Third, whether crimes such as armed robberies decrease.

A legislator from East Aceh was one of the most recent victims of an unidentified shooter.

How much will we be spending for all this (military operation)? What if all the funds were not spent on ammunition, military logistics, but for the operation to conquer the people's hearts -- this is worth a try.

And how long will this operation be? After what situation will it stop? These must be answered or it will become out of control and we will be like Palestine.

Further, we have made a number of policies on Aceh such as a number of presidential instructions; are they all still relevant, and do the new policies complement the earlier ones?

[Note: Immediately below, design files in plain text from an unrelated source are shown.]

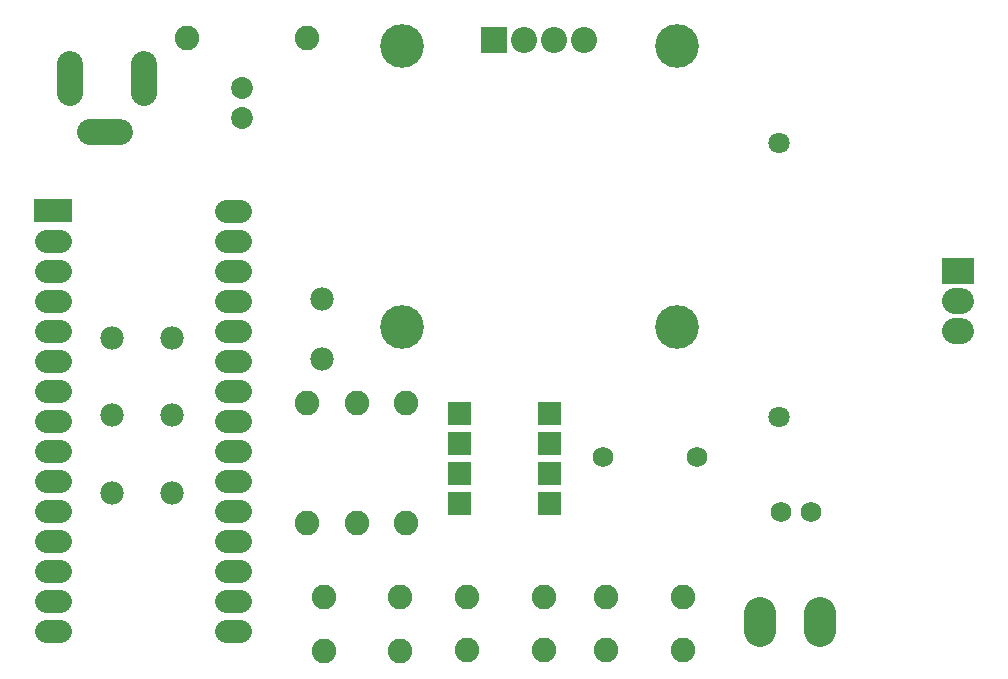
<source format=gts>
G04 Layer: TopSolderMaskLayer*
G04 EasyEDA v6.2.46, 2019-11-10T15:39:34+05:30*
G04 8ae749d232974c02949487af05e517e1,699dadb93aee4be8b9b8ad6142c81684,10*
G04 Gerber Generator version 0.2*
G04 Scale: 100 percent, Rotated: No, Reflected: No *
G04 Dimensions in inches *
G04 leading zeros omitted , absolute positions ,2 integer and 4 decimal *
%FSLAX24Y24*%
%MOIN*%
G90*
G70D02*

%ADD32C,0.108000*%
%ADD33C,0.078000*%
%ADD34C,0.077685*%
%ADD35C,0.086740*%
%ADD36C,0.070992*%
%ADD37C,0.082000*%
%ADD38C,0.068000*%
%ADD41C,0.073000*%
%ADD44C,0.145795*%

%LPD*%
G54D32*
G01X26150Y2750D02*
G01X26150Y2150D01*
G01X28150Y2750D02*
G01X28150Y2150D01*
G54D33*
G01X2840Y15150D02*
G01X2359Y15150D01*
G01X2840Y14150D02*
G01X2359Y14150D01*
G01X2840Y13150D02*
G01X2359Y13150D01*
G01X2840Y12150D02*
G01X2359Y12150D01*
G01X2840Y11150D02*
G01X2359Y11150D01*
G01X2840Y10150D02*
G01X2359Y10150D01*
G01X2840Y9150D02*
G01X2359Y9150D01*
G01X2840Y8150D02*
G01X2359Y8150D01*
G01X2840Y7150D02*
G01X2359Y7150D01*
G01X2840Y6150D02*
G01X2359Y6150D01*
G01X2840Y5150D02*
G01X2359Y5150D01*
G01X2840Y4150D02*
G01X2359Y4150D01*
G01X2840Y3150D02*
G01X2359Y3150D01*
G01X2840Y2150D02*
G01X2359Y2150D01*
G01X8840Y16150D02*
G01X8359Y16150D01*
G01X8840Y15150D02*
G01X8359Y15150D01*
G01X8840Y14150D02*
G01X8359Y14150D01*
G01X8840Y13150D02*
G01X8359Y13150D01*
G01X8840Y12150D02*
G01X8359Y12150D01*
G01X8840Y11150D02*
G01X8359Y11150D01*
G54D34*
G01X8842Y10150D02*
G01X8357Y10150D01*
G54D33*
G01X8840Y9150D02*
G01X8359Y9150D01*
G01X8840Y8150D02*
G01X8359Y8150D01*
G01X8840Y7150D02*
G01X8359Y7150D01*
G01X8840Y6150D02*
G01X8359Y6150D01*
G01X8840Y5150D02*
G01X8359Y5150D01*
G01X8840Y4150D02*
G01X8359Y4150D01*
G01X8840Y3150D02*
G01X8359Y3150D01*
G01X8840Y2150D02*
G01X8359Y2150D01*
G54D35*
G01X5630Y20057D02*
G01X5630Y21042D01*
G01X3150Y21042D02*
G01X3150Y20057D01*
G01X4823Y18759D02*
G01X3838Y18759D01*
G01X32848Y12150D02*
G01X32651Y12150D01*
G01X32848Y13150D02*
G01X32651Y13150D01*
G54D36*
G01X26800Y18416D03*
G01X26800Y9283D03*
G54D37*
G01X11063Y9736D03*
G01X11063Y5736D03*
G01X12713Y5736D03*
G01X12713Y9736D03*
G01X14350Y5750D03*
G01X14350Y9750D03*
G01X7050Y21900D03*
G01X11050Y21900D03*
G54D33*
G01X11550Y13200D03*
G01X11550Y11200D03*
G01X4550Y6750D03*
G01X6550Y6750D03*
G01X4550Y9350D03*
G01X6550Y9350D03*
G01X4550Y11900D03*
G01X6550Y11900D03*
G54D38*
G01X24075Y7950D03*
G01X20923Y7951D03*
G36*
G01X1969Y15765D02*
G01X1969Y16534D01*
G01X3230Y16534D01*
G01X3230Y15765D01*
G01X1969Y15765D01*
G37*
G36*
G01X32218Y13715D02*
G01X32218Y14584D01*
G01X33281Y14584D01*
G01X33281Y13715D01*
G01X32218Y13715D01*
G37*
G54D37*
G01X16400Y3280D03*
G01X18960Y3280D03*
G01X16400Y1500D03*
G01X18960Y1500D03*
G01X11613Y3266D03*
G01X14173Y3266D03*
G01X11613Y1486D03*
G01X14173Y1486D03*
G01X21039Y3280D03*
G01X23600Y3280D03*
G01X21039Y1500D03*
G01X23600Y1500D03*
G54D38*
G01X26850Y6100D03*
G01X27850Y6100D03*
G54D41*
G01X8900Y20250D03*
G01X8900Y19250D03*
G36*
G01X15769Y9019D02*
G01X15769Y9780D01*
G01X16530Y9780D01*
G01X16530Y9019D01*
G01X15769Y9019D01*
G37*
G36*
G01X15769Y8019D02*
G01X15769Y8780D01*
G01X16530Y8780D01*
G01X16530Y8019D01*
G01X15769Y8019D01*
G37*
G36*
G01X15769Y7019D02*
G01X15769Y7780D01*
G01X16530Y7780D01*
G01X16530Y7019D01*
G01X15769Y7019D01*
G37*
G36*
G01X15769Y6019D02*
G01X15769Y6780D01*
G01X16530Y6780D01*
G01X16530Y6019D01*
G01X15769Y6019D01*
G37*
G36*
G01X18769Y6019D02*
G01X18769Y6780D01*
G01X19530Y6780D01*
G01X19530Y6019D01*
G01X18769Y6019D01*
G37*
G36*
G01X18769Y7019D02*
G01X18769Y7780D01*
G01X19530Y7780D01*
G01X19530Y7019D01*
G01X18769Y7019D01*
G37*
G36*
G01X18769Y8019D02*
G01X18769Y8780D01*
G01X19530Y8780D01*
G01X19530Y8019D01*
G01X18769Y8019D01*
G37*
G36*
G01X18769Y9019D02*
G01X18769Y9780D01*
G01X19530Y9780D01*
G01X19530Y9019D01*
G01X18769Y9019D01*
G37*
G36*
G01X16865Y21400D02*
G01X16865Y22267D01*
G01X17734Y22267D01*
G01X17734Y21400D01*
G01X16865Y21400D01*
G37*
G54D35*
G01X18300Y21833D03*
G01X19300Y21833D03*
G01X20300Y21833D03*
G54D44*
G01X14213Y21636D03*
G01X23386Y21636D03*
G01X14213Y12266D03*
G01X23386Y12266D03*
M00*
M02*

</source>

And in 2000, the People's Consultative Assembly had given two mandates to the government: To settle the Aceh conflict with peaceful means and to set up a truth and reconciliation commission for cases which cannot be resolved in court. Yet even the law on the commission does not exist yet.

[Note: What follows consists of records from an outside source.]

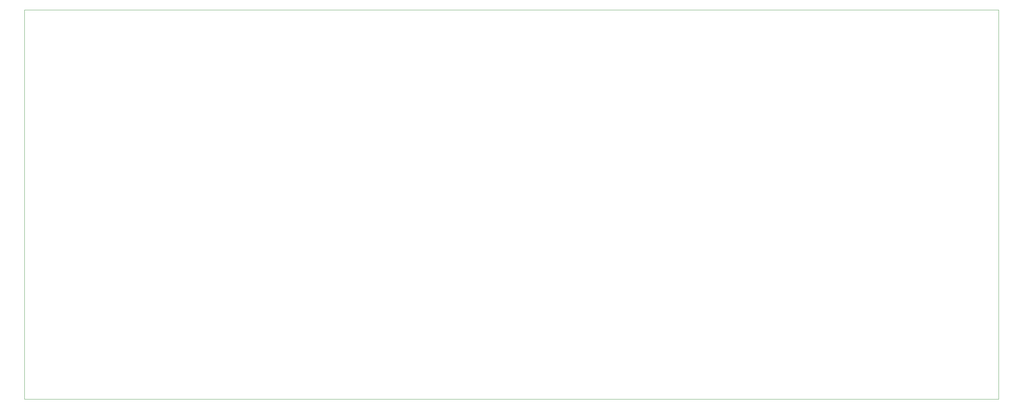
<source format=gbr>
G04 #@! TF.GenerationSoftware,KiCad,Pcbnew,5.0.0+dfsg1-2*
G04 #@! TF.CreationDate,2018-09-13T03:31:39+05:00*
G04 #@! TF.ProjectId,mainboard,6D61696E626F6172642E6B696361645F,rev?*
G04 #@! TF.SameCoordinates,Original*
G04 #@! TF.FileFunction,Profile,NP*
%FSLAX46Y46*%
G04 Gerber Fmt 4.6, Leading zero omitted, Abs format (unit mm)*
G04 Created by KiCad (PCBNEW 5.0.0+dfsg1-2) date Thu Sep 13 03:31:39 2018*
%MOMM*%
%LPD*%
G01*
G04 APERTURE LIST*
%ADD10C,0.100000*%
G04 APERTURE END LIST*
D10*
X350000000Y-250000000D02*
X350000000Y-150000000D01*
X600000000Y-150000000D02*
X350000000Y-150000000D01*
X600000000Y-250000000D02*
X600000000Y-150000000D01*
X350000000Y-250000000D02*
X600000000Y-250000000D01*
M02*

</source>
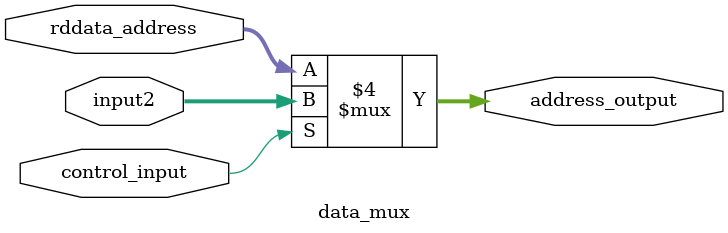
<source format=v>
module data_mux(rddata_address, input2, control_input, address_output);

    input control_input;
    input [31:0] rddata_address;
	 input [31:0] input2;
    output reg [31:0] address_output;

    always @(*) begin
	if (control_input == 0)
	    address_output = rddata_address;
	else
	    address_output = input2;
    end

endmodule

</source>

And various policies always get stuck at the regional level maybe because of lack of commitment or capability, or claims of lack of security. This is why I see weaknesses; all government efforts apart from the military approach have not been exhausted.

We might still be able to delay a military option ... We could form local truth and reconciliation teams ...

The then coordinating minister for political and security affairs had agreed to a national commission on the settlement of the Aceh issue which included civilian and military members and also non Acehnese such as (former foreign minister) Ali Alatas, (former home affairs minister) Surjadi Soedirdja, (Islamic scholar) Nurcholish Madjid and military figures who understood Aceh but who would seek a settlement within the framework of the republic's integrity, so the commission could be balanced. ...

But there has been no consistency for long term and systmematic planning.

The (government) has said we'll set up refugee camps in the event of a military operation -- but for how long? How about the children's schooling? I cried when I saw how in Maluku those who fled (the conflict) returned and realized that they no longer had control over their own property ...

So there is so much to be considered and if only the funds were used to conquer people's hearts, we might have a different story. So I'm optimistic as long as we have a little patience ...

True, no nation can ignore an armed uprising against its legitimate government, but if we look back a little, and a little bit beyond, maybe the decisions can be slightly altered.

If we agreed to split up the nation, we wouldn't be here. I wouldn't have joined in initiating the law on Aceh's special autonomy. But I'm disappointed with the legislators. We discussed the law dozens of times but with an added comma here and a phrase there, the substance has been ruined. We agreed on a direct election of the governor but then it says this would be done five years after the law is passed, or in 2006 while the president can be directly elected in 2004. This law was meant for a settlement for Aceh!

So this makes it clear about those who sincerely want the issue resolved and those in are pursuit of their own interests.